Some of the highlights cited in Mandelker's testimony include:
- The October 12, 2007 sentencing, in the Eastern District of Virginia, of Abbas Chouman to 57 months in prison on one count of conspiracy to commit criminal copyright infringement. Chouman was also ordered to forfeit $7 million. Chouman had pleaded guilty after being charged with operating a store that sold more than $7 million worth of counterfeit clothing.
- On August 6, 2007, two individual were sentenced in the Northern District of California to 37 months in prison for conspiracy to commit copyright infringement and trafficking in counterfeit goods and labels. The sentences were the result of Operation Remaster, an undercover FBI investigation which resulted in seizure of approximately 494,000 pirated music, software, and movie CDs and DVDs, and more than 6,135 stampers for production of counterfeit optical disks.
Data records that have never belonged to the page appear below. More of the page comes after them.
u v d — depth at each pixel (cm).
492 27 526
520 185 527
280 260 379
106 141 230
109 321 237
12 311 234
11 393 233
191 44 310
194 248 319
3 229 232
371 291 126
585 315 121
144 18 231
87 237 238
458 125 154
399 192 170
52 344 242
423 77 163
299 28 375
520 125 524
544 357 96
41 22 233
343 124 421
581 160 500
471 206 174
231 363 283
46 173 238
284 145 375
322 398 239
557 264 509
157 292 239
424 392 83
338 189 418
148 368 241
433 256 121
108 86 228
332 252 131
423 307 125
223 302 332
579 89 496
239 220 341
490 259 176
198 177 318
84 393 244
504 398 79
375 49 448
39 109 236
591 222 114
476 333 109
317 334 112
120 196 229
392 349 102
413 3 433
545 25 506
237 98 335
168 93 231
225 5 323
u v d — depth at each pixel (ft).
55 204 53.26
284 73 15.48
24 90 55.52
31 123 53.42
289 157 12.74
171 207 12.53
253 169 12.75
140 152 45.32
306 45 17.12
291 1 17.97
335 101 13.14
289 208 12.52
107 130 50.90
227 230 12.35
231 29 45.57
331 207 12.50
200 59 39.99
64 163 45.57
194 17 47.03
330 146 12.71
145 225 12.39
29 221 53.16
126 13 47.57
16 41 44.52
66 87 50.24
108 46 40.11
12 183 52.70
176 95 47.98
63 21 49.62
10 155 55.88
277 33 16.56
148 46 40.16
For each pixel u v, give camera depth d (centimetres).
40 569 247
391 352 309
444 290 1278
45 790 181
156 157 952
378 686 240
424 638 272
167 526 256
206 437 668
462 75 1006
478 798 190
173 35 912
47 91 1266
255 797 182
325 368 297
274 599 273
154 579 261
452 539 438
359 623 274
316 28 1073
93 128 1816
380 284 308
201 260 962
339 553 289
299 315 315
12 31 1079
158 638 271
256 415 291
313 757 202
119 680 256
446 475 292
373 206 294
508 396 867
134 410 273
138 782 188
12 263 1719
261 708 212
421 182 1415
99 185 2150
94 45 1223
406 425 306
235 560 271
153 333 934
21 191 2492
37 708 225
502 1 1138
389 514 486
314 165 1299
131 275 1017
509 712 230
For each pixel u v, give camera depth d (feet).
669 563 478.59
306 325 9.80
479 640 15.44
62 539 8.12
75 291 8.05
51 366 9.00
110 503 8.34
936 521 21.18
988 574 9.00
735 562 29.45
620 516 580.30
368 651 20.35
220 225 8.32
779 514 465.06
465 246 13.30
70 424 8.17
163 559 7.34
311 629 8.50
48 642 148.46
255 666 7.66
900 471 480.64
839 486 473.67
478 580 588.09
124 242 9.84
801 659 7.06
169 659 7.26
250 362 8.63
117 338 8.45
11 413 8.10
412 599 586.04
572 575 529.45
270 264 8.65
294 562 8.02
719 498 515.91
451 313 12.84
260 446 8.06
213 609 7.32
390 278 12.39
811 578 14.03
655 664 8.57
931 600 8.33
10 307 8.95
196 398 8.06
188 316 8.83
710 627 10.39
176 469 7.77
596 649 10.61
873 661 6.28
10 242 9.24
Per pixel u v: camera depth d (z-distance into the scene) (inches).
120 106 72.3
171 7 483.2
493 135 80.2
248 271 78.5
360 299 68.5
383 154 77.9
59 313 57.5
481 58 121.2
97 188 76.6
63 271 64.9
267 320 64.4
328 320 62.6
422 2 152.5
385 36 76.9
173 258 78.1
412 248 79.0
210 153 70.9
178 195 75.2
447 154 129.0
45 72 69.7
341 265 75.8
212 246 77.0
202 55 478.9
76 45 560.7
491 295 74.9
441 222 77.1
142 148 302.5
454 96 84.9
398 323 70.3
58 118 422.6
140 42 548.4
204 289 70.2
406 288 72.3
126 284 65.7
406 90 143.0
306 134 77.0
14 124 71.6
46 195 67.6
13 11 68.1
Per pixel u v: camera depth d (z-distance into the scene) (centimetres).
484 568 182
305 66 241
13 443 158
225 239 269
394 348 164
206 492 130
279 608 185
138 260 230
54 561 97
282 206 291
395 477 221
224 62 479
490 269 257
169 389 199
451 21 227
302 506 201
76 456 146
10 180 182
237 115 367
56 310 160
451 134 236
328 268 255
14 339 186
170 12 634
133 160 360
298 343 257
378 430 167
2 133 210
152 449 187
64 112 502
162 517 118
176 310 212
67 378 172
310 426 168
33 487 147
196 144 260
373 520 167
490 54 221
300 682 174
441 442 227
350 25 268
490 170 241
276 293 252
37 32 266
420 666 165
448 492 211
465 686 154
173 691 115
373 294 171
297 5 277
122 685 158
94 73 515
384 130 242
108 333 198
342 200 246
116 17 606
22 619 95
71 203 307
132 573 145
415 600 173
- On June 22, 2007, the federal court for the Eastern District of Virginia sentenced Hew Raymond Griffiths to 51 months in prison for running an Internet software piracy operation known as DrinkOrDie out of his home in Australia. The group was involved in the reproduction and distribution of pirated software, movies, games and music worth more than $50 million. Griffiths' extradition from Australia to the US was one of the first extraditions for an intellectual property offense.
- On June 22, 2007, the last of nine defendants pleaded guilty in the District of Wisconsin to felony copyright infringement charges arising out of their involvement in eBay auctions of counterfeit Rockwell Automation software. The software had a combined retail value of approximately $30 million.
- On August 25, 2006, the Eastern District of Virginia sentenced the operator of piracy website BUYUSA.com to six years in prison and ordered him to pay $4.1 million in restitution. The forfeiture order in the case included a helicopter, two Cessna airplanes, a Lamborghini, a Hummer, a boat, and an ambulance.